- _Instruction_
Nothing is needed except the lines below that run from the one with "went round about" through the one with "[1:579] And He", repeated exactly.
===
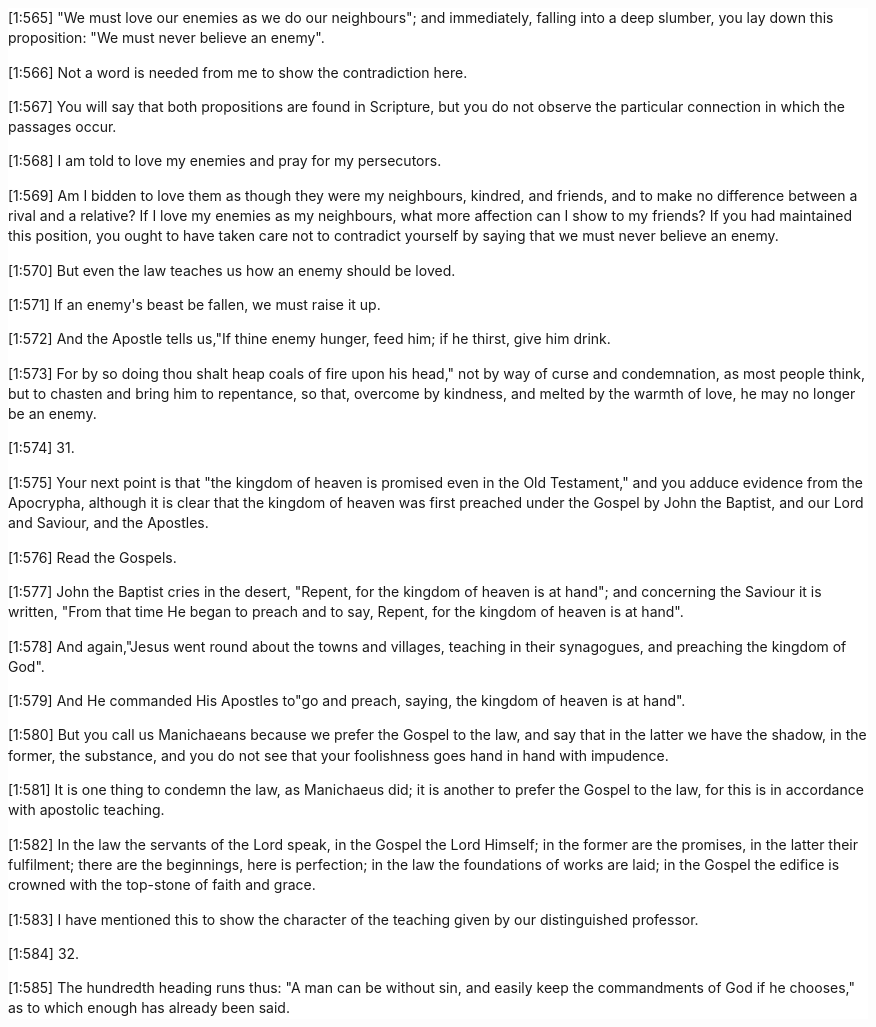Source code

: [1:565] "We must love our enemies as we do our neighbours"; and immediately, falling into a deep slumber, you lay down this proposition: "We must never believe an enemy".

[1:566] Not a word is needed from me to show the contradiction here.

[1:567] You will say that both propositions are found in Scripture, but you do not observe the particular connection in which the passages occur.

[1:568] I am told to love my enemies and pray for my persecutors.

[1:569] Am I bidden to love them as though they were my neighbours, kindred, and friends, and to make no difference between a rival and a relative? If I love my enemies as my neighbours, what more affection can I show to my friends? If you had maintained this position, you ought to have taken care not to contradict yourself by saying that we must never believe an enemy.

[1:570] But even the law teaches us how an enemy should be loved.

[1:571] If an enemy's beast be fallen, we must raise it up.

[1:572] And the Apostle tells us,"If thine enemy hunger, feed him; if he thirst, give him drink.

[1:573] For by so doing thou shalt heap coals of fire upon his head," not by way of curse and condemnation, as most people think, but to chasten and bring him to repentance, so that, overcome by kindness, and melted by the warmth of love, he may no longer be an enemy.

[1:574] 31.

[1:575] Your next point is that "the kingdom of heaven is promised even in the Old Testament," and you adduce evidence from the Apocrypha, although it is clear that the kingdom of heaven was first preached under the Gospel by John the Baptist, and our Lord and Saviour, and the Apostles.

[1:576] Read the Gospels.

[1:577] John the Baptist cries in the desert, "Repent, for the kingdom of heaven is at hand"; and concerning the Saviour it is written, "From that time He began to preach and to say, Repent, for the kingdom of heaven is at hand".

[1:578] And again,"Jesus went round about the towns and villages, teaching in their synagogues, and preaching the kingdom of God".

[1:579] And He commanded His Apostles to"go and preach, saying, the kingdom of heaven is at hand".

[1:580] But you call us Manichaeans because we prefer the Gospel to the law, and say that in the latter we have the shadow, in the former, the substance, and you do not see that your foolishness goes hand in hand with impudence.

[1:581] It is one thing to condemn the law, as Manichaeus did; it is another to prefer the Gospel to the law, for this is in accordance with apostolic teaching.

[1:582] In the law the servants of the Lord speak, in the Gospel the Lord Himself; in the former are the promises, in the latter their fulfilment; there are the beginnings, here is perfection; in the law the foundations of works are laid; in the Gospel the edifice is crowned with the top-stone of faith and grace.

[1:583] I have mentioned this to show the character of the teaching given by our distinguished professor.

[1:584] 32.

[1:585] The hundredth heading runs thus: "A man can be without sin, and easily keep the commandments of God if he chooses," as to which enough has already been said.
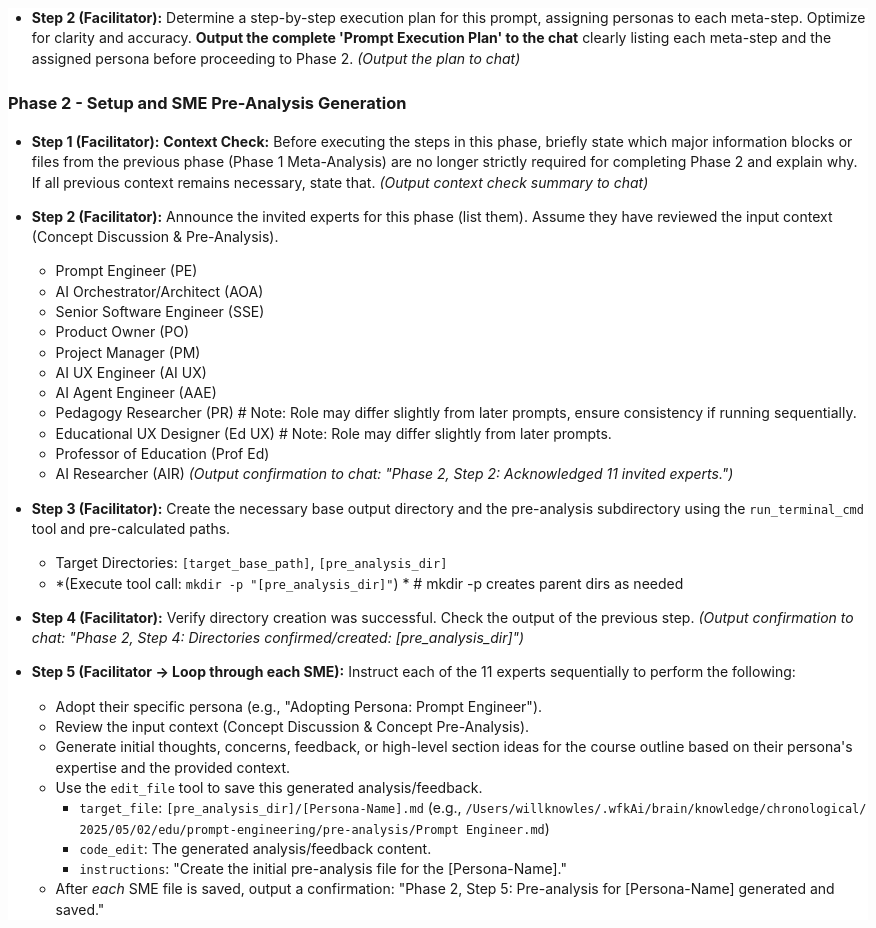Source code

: *   **Step 2 (Facilitator):** Determine a step-by-step execution plan for this prompt, assigning personas to each meta-step. Optimize for clarity and accuracy. **Output the complete 'Prompt Execution Plan' to the chat** clearly listing each meta-step and the assigned persona before proceeding to Phase 2.
    *(Output the plan to chat)*

### Phase 2 - Setup and SME Pre-Analysis Generation

*   **Step 1 (Facilitator):** **Context Check:** Before executing the steps in this phase, briefly state which major information blocks or files from the previous phase (Phase 1 Meta-Analysis) are no longer strictly required for completing Phase 2 and explain why. If all previous context remains necessary, state that.
    *(Output context check summary to chat)*

*   **Step 2 (Facilitator):** Announce the invited experts for this phase (list them). Assume they have reviewed the input context (Concept Discussion & Pre-Analysis).
    *   Prompt Engineer (PE)
    *   AI Orchestrator/Architect (AOA)
    *   Senior Software Engineer (SSE)
    *   Product Owner (PO)
    *   Project Manager (PM)
    *   AI UX Engineer (AI UX)
    *   AI Agent Engineer (AAE)
    *   Pedagogy Researcher (PR) # Note: Role may differ slightly from later prompts, ensure consistency if running sequentially.
    *   Educational UX Designer (Ed UX) # Note: Role may differ slightly from later prompts.
    *   Professor of Education (Prof Ed)
    *   AI Researcher (AIR)
    *(Output confirmation to chat: "Phase 2, Step 2: Acknowledged 11 invited experts.")*

*   **Step 3 (Facilitator):** Create the necessary base output directory and the pre-analysis subdirectory using the `run_terminal_cmd` tool and pre-calculated paths.
    *   Target Directories: `[target_base_path]`, `[pre_analysis_dir]`
    *   *(Execute tool call: `mkdir -p "[pre_analysis_dir]"`) * # mkdir -p creates parent dirs as needed

*   **Step 4 (Facilitator):** Verify directory creation was successful. Check the output of the previous step.
    *(Output confirmation to chat: "Phase 2, Step 4: Directories confirmed/created: [pre_analysis_dir]")*

*   **Step 5 (Facilitator -> Loop through each SME):** Instruct each of the 11 experts sequentially to perform the following:
    *   Adopt their specific persona (e.g., "Adopting Persona: Prompt Engineer").
    *   Review the input context (Concept Discussion & Concept Pre-Analysis).
    *   Generate initial thoughts, concerns, feedback, or high-level section ideas for the course outline based on their persona's expertise and the provided context.
    *   Use the `edit_file` tool to save this generated analysis/feedback.
        *   `target_file`: `[pre_analysis_dir]/[Persona-Name].md` (e.g., `/Users/willknowles/.wfkAi/brain/knowledge/chronological/2025/05/02/edu/prompt-engineering/pre-analysis/Prompt Engineer.md`)
        *   `code_edit`: The generated analysis/feedback content.
        *   `instructions`: "Create the initial pre-analysis file for the [Persona-Name]."
    *   After *each* SME file is saved, output a confirmation: "Phase 2, Step 5: Pre-analysis for [Persona-Name] generated and saved."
===
- _Result of this task_
[1:578] And again,"Jesus went round about the towns and villages, teaching in their synagogues, and preaching the kingdom of God".

[1:579] And He commanded His Apostles to"go and preach, saying, the kingdom of heaven is at hand".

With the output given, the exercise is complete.